Но когда я поощряюще простонала, он отступил, отпустив меня так резко, что я чуть не упала.

– Моя дорогая Вероника, – он широко распахнул невинные голубые глаза, – я должен принести самые искренние извинения за то, что позволил себе увлечься. В конце концов, именно ты сказала, что в первую очередь мы должны сохранить нашу дружбу. Такие демонстрации могут только обеспокоить и смутить нас, – закончил он с притворным сокрушением.

– Ревелстоук Темплтон-Вейн, – процедила я сквозь стиснутые зубы.

Он поднял руки.

– Нет, нет, мне очень искренне жаль. Что ты должна подумать обо мне?

– Дай мне пять минут, и я скажу тебе, – пригрозила я.

Вместо этого он погладил меня по голове. Я стукнула Стокера по руке, в точности, как до этого пнула руку его брата.
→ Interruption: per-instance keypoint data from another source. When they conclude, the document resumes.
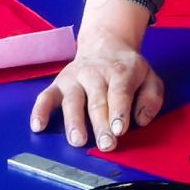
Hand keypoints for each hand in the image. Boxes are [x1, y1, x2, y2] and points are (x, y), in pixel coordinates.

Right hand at [29, 0, 161, 151]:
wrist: (104, 44)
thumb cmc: (127, 69)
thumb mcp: (149, 77)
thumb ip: (151, 98)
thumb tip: (141, 120)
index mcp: (120, 71)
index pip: (119, 91)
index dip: (119, 111)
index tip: (119, 130)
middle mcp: (94, 73)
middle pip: (97, 100)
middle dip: (101, 124)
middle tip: (105, 144)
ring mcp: (74, 78)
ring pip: (72, 100)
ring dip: (74, 121)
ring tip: (78, 140)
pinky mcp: (58, 84)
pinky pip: (46, 96)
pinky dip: (40, 110)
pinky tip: (38, 126)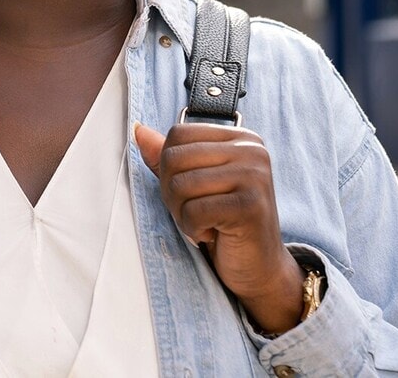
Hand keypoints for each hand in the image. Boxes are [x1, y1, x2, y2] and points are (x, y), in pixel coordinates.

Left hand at [134, 122, 304, 335]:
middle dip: (172, 192)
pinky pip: (194, 211)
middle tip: (194, 211)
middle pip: (175, 158)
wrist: (258, 267)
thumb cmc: (223, 221)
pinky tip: (213, 234)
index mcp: (240, 138)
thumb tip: (138, 131)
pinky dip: (193, 229)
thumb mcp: (195, 184)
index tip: (190, 191)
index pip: (178, 134)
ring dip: (182, 214)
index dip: (169, 167)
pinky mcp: (250, 206)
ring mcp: (255, 176)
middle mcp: (252, 151)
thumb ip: (169, 156)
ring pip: (181, 185)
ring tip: (204, 223)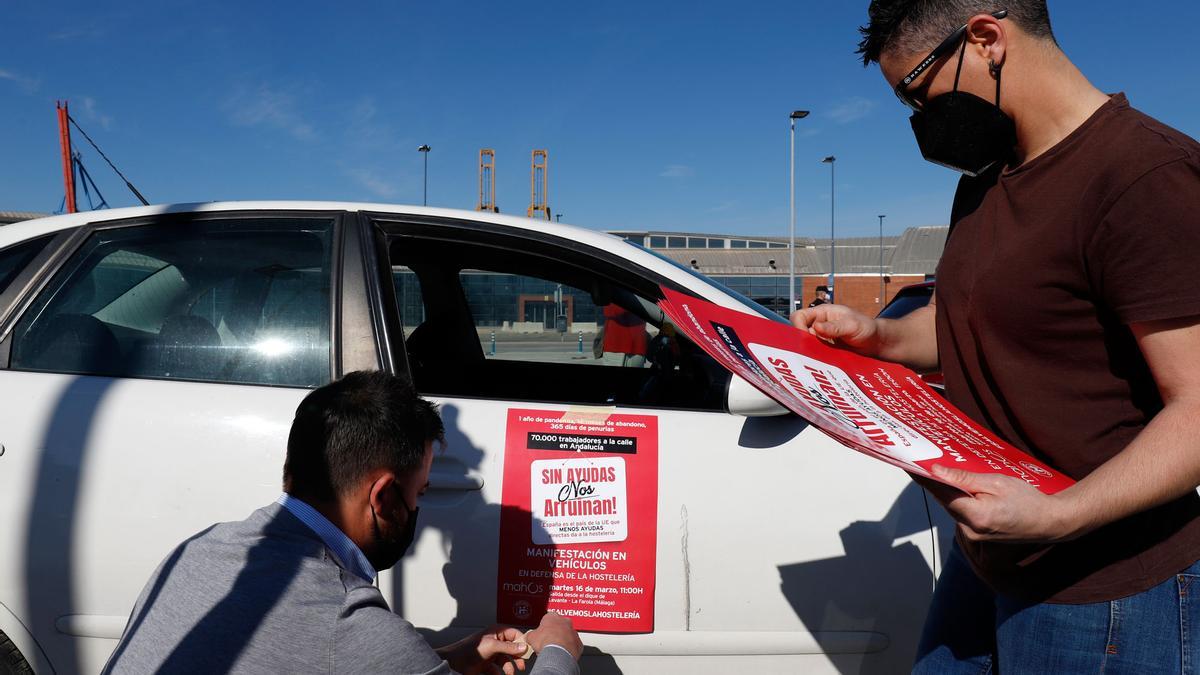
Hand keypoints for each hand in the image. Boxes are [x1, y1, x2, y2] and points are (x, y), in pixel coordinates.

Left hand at [438, 625, 529, 674]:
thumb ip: (508, 647)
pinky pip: (498, 670)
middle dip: (517, 658)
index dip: (522, 642)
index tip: (528, 652)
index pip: (515, 634)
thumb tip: (524, 647)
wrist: (453, 663)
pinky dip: (500, 673)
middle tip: (521, 666)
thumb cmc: (469, 650)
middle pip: (512, 649)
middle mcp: (495, 642)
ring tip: (510, 674)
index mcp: (496, 632)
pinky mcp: (486, 665)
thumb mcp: (491, 646)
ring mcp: (491, 654)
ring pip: (506, 661)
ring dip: (509, 668)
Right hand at [523, 611, 582, 660]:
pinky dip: (569, 648)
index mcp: (552, 616)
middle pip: (559, 625)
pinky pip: (574, 645)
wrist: (557, 653)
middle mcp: (565, 621)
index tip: (541, 633)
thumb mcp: (531, 637)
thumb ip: (531, 634)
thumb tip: (529, 637)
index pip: (547, 618)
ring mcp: (573, 632)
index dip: (543, 627)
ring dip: (563, 640)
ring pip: (568, 634)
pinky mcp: (579, 643)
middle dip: (555, 632)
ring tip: (555, 649)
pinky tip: (563, 654)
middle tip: (548, 641)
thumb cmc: (546, 642)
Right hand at [791, 304, 880, 354]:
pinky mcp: (825, 350)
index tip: (805, 339)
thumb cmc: (867, 328)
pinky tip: (820, 365)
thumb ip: (834, 327)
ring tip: (816, 361)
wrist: (877, 343)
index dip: (798, 326)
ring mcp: (821, 338)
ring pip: (806, 345)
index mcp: (822, 313)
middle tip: (809, 353)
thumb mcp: (852, 325)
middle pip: (799, 332)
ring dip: (809, 353)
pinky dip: (816, 359)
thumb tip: (816, 327)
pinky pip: (815, 354)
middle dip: (802, 343)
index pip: (800, 316)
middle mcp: (819, 325)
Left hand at [927, 465, 1083, 543]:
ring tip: (942, 470)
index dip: (922, 477)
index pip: (940, 493)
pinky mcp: (977, 537)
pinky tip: (959, 487)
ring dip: (947, 491)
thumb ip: (965, 479)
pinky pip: (961, 514)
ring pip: (952, 507)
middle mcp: (970, 530)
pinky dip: (958, 500)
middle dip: (935, 481)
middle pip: (944, 500)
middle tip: (923, 461)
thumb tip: (936, 471)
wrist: (1050, 523)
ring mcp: (973, 537)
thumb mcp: (997, 482)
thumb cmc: (1028, 501)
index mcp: (976, 516)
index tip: (907, 464)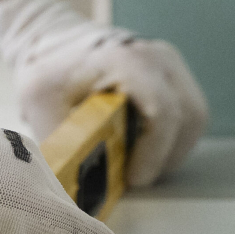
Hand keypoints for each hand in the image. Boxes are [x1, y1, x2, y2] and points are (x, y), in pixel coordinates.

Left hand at [0, 0, 209, 186]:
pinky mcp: (175, 74)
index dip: (153, 153)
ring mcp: (171, 63)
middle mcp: (158, 57)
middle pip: (187, 119)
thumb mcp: (40, 104)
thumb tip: (71, 193)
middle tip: (134, 177)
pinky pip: (190, 113)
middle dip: (164, 157)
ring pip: (194, 119)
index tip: (133, 179)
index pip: (162, 112)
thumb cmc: (49, 71)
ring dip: (171, 150)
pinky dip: (172, 138)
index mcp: (126, 60)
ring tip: (138, 163)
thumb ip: (58, 143)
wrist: (56, 40)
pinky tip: (144, 146)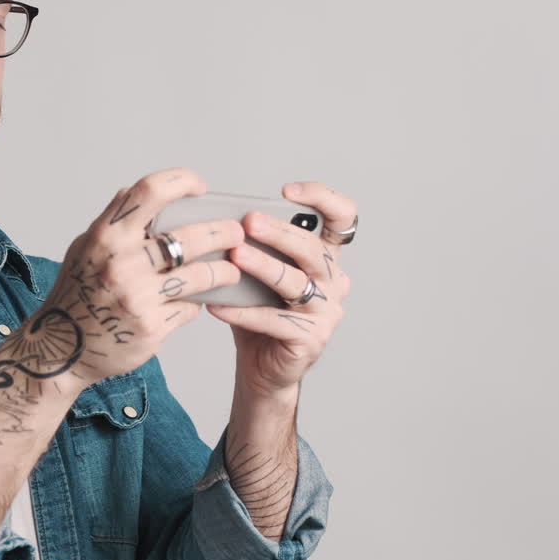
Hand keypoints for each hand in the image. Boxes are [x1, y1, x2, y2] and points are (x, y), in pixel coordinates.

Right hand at [4, 168, 245, 391]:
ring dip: (223, 271)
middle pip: (188, 237)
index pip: (150, 192)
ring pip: (200, 275)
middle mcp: (121, 264)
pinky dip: (197, 302)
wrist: (61, 350)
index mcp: (105, 237)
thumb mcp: (83, 249)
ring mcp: (138, 297)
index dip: (182, 182)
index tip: (199, 187)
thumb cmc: (75, 294)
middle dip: (221, 232)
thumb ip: (112, 222)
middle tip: (235, 232)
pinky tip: (198, 300)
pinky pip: (190, 308)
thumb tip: (135, 192)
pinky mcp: (152, 327)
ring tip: (231, 269)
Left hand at [207, 181, 355, 398]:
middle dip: (280, 232)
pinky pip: (274, 320)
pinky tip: (217, 306)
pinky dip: (243, 312)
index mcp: (325, 257)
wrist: (262, 368)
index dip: (322, 198)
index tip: (287, 191)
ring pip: (296, 283)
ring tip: (235, 256)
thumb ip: (250, 248)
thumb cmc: (259, 312)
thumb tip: (219, 221)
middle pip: (313, 249)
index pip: (341, 218)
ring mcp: (327, 312)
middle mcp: (334, 281)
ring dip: (264, 266)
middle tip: (250, 221)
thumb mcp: (256, 274)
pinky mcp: (311, 338)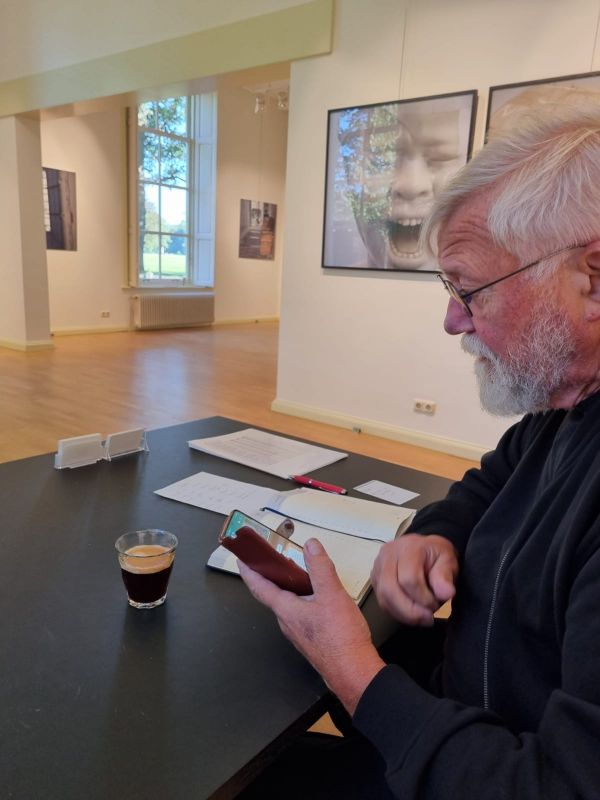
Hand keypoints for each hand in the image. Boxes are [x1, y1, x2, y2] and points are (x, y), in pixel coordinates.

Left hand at [239, 538, 384, 714]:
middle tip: (273, 559)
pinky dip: (302, 600)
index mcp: (286, 610)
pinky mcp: (311, 640)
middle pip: (273, 596)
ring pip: (289, 606)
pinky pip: (300, 614)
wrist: (353, 673)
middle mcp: (288, 623)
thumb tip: (311, 544)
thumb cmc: (340, 638)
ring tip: (298, 573)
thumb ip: (321, 568)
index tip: (241, 560)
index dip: (249, 572)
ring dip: (289, 588)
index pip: (260, 588)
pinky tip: (318, 597)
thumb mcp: (332, 595)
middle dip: (271, 576)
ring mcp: (299, 633)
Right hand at [371, 534, 457, 625]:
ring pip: (384, 598)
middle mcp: (388, 554)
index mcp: (409, 547)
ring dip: (404, 614)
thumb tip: (446, 594)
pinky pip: (382, 601)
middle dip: (411, 611)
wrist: (424, 548)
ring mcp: (378, 567)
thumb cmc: (436, 555)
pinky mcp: (375, 579)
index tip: (437, 604)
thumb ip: (446, 576)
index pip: (409, 578)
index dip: (424, 598)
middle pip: (390, 589)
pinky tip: (411, 613)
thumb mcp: (448, 560)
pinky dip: (398, 613)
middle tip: (429, 617)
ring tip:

– Ну-ну. Не годится так вести себя с джентльменом, который ценит твою дружбу превыше всего, – укоризненно произнес Стокер. Он широко зевнул. – Должен признаться, я здорово устал от напряженного дня. Думаю, что пора пожелать друг другу спокойной ночи, не так ли? Спокойной ночи, Вероника.

Он оставил меня, прежде чем я смогла бросить в его сторону что-то более существенное, чем зловещий взгляд, но я совершенно уверена, что слышала смех на лестнице, когда он уходил.